WHAT YOU NEED TO DO
Rewrite the lines starting at the one containing "To disable SSH" and ending at the one containing "password authentication.**", putting "SSH key" wherever "public key" appears and leaving everything else as it is.

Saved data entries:
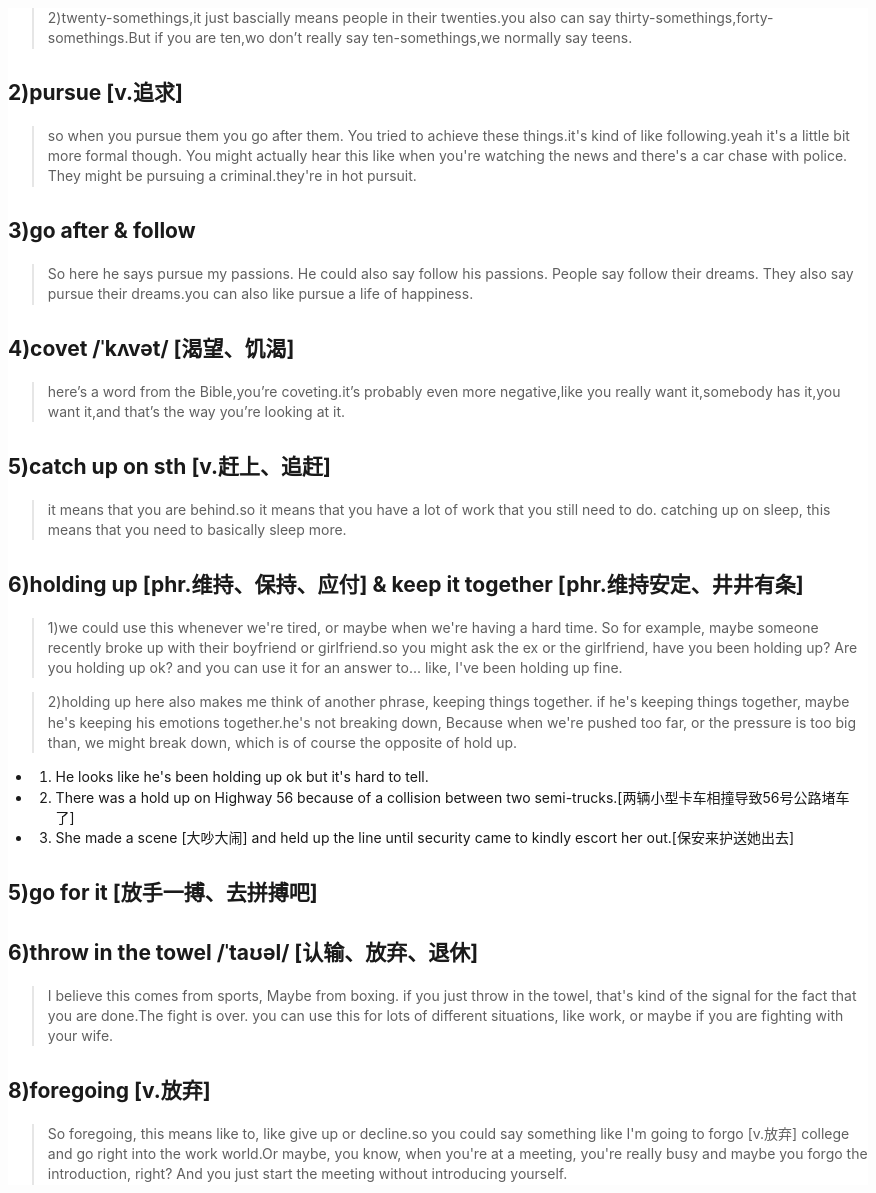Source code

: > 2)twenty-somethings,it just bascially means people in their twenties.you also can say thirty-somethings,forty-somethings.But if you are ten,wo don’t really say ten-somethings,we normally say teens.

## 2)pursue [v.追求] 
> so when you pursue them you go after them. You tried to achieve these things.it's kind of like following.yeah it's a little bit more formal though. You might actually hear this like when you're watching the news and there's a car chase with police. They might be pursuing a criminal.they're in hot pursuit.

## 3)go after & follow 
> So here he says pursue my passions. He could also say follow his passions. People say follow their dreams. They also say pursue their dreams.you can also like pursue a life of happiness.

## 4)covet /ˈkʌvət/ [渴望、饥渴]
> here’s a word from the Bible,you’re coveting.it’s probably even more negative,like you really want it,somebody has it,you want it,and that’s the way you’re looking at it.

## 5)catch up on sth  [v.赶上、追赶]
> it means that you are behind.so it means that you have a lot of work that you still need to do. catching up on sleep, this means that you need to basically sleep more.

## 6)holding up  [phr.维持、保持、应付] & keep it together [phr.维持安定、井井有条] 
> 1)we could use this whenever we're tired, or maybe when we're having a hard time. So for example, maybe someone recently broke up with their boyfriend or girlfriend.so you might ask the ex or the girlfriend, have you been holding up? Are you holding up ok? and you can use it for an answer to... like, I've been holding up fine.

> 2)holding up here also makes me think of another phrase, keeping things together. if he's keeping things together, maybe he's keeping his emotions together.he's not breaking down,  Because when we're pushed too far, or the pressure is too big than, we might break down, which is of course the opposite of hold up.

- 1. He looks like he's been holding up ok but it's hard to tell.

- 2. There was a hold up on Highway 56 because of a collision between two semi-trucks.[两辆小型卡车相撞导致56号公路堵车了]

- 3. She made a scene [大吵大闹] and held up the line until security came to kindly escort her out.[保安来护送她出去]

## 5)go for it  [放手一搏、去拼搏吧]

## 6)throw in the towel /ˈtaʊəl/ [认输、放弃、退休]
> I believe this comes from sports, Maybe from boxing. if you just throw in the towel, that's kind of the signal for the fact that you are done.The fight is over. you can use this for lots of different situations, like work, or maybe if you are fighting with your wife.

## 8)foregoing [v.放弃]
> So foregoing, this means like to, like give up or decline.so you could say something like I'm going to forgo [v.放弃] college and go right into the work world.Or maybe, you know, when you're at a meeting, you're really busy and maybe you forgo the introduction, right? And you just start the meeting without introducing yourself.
--
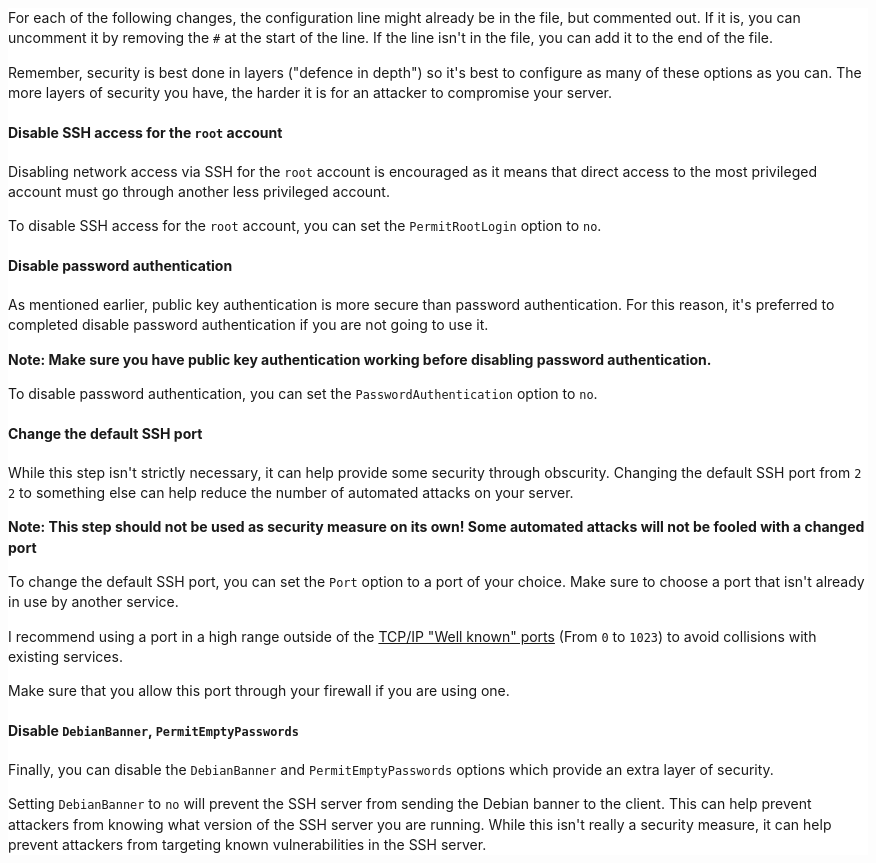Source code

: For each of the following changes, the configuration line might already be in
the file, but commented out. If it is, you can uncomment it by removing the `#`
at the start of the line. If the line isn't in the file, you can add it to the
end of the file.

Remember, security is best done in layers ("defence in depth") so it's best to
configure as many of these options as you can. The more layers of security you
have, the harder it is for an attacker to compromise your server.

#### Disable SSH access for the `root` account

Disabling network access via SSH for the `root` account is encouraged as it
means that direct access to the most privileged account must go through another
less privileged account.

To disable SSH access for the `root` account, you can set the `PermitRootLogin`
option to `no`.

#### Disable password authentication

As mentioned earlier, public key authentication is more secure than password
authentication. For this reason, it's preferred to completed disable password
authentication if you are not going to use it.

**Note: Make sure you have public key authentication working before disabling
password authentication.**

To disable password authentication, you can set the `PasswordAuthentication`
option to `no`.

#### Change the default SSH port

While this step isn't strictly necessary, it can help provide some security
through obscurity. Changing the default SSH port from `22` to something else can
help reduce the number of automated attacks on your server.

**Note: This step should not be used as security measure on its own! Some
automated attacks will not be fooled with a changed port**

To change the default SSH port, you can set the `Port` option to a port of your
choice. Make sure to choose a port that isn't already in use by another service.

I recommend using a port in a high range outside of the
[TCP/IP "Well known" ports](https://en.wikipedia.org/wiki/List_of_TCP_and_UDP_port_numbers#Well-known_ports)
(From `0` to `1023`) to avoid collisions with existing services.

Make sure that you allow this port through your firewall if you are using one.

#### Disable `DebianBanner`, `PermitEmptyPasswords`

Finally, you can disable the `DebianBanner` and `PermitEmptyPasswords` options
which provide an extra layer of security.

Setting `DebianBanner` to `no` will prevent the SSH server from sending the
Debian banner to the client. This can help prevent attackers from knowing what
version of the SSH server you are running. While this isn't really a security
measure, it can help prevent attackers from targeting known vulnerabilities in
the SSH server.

TASK ANSWER
To disable SSH access for the `root` account, you can set the `PermitRootLogin`
option to `no`.

#### Disable password authentication

As mentioned earlier, SSH key authentication is more secure than password
authentication. For this reason, it's preferred to completed disable password
authentication if you are not going to use it.

**Note: Make sure you have SSH key authentication working before disabling
password authentication.**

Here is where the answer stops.